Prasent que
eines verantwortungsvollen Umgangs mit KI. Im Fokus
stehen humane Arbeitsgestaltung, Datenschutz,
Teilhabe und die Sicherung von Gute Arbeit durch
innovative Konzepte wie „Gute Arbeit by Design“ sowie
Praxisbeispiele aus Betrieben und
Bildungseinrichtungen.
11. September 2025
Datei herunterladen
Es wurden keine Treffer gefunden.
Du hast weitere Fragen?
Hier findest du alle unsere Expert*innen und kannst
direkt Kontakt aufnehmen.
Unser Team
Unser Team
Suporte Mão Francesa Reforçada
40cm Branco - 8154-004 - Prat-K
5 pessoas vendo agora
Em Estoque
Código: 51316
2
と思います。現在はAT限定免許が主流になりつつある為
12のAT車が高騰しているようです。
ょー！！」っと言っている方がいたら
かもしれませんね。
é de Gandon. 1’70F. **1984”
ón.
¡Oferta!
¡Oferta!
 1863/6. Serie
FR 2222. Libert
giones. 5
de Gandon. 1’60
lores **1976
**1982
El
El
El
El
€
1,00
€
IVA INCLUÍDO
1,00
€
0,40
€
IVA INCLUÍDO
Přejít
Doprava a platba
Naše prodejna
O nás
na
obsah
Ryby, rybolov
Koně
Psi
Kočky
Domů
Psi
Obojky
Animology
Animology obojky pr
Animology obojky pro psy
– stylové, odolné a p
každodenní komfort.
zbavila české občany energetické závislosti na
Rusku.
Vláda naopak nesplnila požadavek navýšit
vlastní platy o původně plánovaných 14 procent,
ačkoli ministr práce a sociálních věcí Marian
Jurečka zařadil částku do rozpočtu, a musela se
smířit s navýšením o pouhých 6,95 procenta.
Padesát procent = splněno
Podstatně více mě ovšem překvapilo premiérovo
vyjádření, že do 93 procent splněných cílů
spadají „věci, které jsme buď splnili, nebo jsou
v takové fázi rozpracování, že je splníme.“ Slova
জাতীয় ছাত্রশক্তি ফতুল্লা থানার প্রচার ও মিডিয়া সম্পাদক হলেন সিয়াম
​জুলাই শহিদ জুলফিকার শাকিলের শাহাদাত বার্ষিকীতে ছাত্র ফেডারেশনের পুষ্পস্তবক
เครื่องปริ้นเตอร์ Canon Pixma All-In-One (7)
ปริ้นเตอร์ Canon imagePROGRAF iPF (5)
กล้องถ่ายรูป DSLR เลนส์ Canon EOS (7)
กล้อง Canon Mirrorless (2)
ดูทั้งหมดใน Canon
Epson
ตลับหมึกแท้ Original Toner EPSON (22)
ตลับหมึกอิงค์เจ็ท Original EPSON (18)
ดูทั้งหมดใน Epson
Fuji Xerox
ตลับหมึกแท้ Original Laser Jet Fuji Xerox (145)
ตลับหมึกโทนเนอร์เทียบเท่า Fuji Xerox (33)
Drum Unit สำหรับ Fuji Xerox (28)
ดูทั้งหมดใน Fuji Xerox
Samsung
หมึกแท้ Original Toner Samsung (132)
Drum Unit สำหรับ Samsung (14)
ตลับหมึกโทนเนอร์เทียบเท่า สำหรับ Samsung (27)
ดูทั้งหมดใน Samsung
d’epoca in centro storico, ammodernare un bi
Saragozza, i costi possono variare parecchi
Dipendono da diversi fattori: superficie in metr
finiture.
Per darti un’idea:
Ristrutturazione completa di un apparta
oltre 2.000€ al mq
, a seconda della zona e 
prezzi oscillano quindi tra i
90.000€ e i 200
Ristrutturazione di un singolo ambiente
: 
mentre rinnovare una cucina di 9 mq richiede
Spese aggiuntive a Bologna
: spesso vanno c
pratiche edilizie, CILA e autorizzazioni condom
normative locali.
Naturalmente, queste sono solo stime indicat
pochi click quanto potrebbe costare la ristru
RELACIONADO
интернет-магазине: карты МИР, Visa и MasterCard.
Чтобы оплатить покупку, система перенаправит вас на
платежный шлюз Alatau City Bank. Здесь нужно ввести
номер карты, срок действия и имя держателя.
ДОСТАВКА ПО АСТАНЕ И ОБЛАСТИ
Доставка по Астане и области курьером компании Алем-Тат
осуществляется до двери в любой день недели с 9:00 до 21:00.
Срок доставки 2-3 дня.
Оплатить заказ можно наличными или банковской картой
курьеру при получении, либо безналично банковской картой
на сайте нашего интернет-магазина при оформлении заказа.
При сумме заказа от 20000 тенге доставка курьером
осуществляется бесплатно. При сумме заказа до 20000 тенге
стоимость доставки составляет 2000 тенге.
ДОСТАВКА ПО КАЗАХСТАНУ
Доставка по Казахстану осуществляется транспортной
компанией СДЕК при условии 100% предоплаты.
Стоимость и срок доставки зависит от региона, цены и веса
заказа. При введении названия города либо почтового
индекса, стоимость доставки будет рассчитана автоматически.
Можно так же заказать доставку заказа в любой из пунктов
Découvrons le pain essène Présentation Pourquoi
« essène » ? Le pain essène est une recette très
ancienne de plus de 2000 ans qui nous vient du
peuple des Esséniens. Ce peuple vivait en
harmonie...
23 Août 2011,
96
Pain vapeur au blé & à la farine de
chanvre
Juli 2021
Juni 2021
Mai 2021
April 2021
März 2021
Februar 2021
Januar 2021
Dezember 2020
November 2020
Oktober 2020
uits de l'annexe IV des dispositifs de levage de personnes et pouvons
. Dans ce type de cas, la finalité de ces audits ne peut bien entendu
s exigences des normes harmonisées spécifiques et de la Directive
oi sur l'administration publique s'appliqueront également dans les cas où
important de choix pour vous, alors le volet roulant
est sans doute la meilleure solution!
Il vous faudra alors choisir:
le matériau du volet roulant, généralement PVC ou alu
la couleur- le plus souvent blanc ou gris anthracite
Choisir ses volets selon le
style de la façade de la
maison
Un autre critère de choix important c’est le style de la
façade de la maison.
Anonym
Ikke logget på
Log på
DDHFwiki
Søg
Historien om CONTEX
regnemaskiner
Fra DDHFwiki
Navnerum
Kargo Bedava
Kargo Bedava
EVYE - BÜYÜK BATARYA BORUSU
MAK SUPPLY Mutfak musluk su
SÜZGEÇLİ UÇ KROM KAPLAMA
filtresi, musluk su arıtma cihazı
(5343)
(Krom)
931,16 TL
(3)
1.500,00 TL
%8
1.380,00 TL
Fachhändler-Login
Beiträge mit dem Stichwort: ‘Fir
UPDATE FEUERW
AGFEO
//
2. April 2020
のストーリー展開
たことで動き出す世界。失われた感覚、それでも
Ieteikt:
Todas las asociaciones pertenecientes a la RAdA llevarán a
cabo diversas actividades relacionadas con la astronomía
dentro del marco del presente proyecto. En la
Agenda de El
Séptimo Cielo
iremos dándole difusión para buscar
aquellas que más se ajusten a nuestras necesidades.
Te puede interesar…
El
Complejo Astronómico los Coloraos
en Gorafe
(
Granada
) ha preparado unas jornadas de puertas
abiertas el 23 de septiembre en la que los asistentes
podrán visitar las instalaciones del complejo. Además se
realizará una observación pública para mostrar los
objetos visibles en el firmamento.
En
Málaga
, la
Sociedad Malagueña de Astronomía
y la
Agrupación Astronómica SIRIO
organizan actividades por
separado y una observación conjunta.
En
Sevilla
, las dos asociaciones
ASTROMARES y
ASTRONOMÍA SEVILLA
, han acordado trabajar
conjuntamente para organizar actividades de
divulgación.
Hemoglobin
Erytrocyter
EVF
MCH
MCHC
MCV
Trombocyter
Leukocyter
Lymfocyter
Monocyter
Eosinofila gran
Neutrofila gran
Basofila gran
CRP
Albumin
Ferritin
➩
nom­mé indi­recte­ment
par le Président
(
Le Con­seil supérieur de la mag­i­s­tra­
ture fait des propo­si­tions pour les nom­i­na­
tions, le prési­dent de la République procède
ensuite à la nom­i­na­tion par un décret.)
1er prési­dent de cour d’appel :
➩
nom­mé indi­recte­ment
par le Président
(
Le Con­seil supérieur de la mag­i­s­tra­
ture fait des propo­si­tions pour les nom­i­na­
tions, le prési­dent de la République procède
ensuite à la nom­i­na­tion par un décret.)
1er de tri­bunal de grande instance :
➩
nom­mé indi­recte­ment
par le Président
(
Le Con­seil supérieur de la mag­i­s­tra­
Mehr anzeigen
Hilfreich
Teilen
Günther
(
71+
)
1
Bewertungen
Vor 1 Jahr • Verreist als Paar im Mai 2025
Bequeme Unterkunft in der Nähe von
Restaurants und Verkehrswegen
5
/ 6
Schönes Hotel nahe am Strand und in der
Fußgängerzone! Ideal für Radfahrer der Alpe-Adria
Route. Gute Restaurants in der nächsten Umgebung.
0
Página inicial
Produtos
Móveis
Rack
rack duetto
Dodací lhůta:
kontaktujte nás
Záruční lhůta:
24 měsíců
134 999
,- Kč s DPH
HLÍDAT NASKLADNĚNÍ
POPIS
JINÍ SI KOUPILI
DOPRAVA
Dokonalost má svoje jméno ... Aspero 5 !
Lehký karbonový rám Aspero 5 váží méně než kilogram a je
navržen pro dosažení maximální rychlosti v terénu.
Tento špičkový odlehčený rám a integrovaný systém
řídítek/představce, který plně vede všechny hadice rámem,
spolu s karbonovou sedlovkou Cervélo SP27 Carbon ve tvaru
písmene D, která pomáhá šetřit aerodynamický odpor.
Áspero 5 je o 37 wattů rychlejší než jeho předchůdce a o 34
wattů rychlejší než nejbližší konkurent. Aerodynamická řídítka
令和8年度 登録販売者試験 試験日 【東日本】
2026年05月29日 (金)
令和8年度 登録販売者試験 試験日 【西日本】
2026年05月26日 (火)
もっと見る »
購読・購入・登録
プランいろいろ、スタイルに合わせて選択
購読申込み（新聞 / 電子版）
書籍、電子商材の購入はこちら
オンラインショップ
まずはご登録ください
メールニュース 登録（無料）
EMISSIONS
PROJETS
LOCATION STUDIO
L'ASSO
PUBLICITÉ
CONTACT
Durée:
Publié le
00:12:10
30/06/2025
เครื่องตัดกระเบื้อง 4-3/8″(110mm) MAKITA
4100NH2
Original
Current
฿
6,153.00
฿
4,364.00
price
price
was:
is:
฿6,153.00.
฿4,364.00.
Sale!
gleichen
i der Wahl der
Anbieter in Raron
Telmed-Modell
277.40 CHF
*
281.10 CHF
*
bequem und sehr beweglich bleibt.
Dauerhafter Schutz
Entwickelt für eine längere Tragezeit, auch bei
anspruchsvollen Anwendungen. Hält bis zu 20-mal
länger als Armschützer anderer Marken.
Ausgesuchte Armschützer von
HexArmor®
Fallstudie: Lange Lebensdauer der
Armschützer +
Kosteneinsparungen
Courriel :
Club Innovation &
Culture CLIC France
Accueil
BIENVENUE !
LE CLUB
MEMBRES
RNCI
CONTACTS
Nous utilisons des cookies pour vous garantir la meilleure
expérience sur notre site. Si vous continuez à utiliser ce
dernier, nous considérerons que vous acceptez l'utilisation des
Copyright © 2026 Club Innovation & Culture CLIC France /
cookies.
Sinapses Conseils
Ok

About this exercise ->
Go through the data and return each line where the word "asociaciones" appears.

Exercise result ->
Todas las asociaciones pertenecientes a la RAdA llevarán a
, las dos asociaciones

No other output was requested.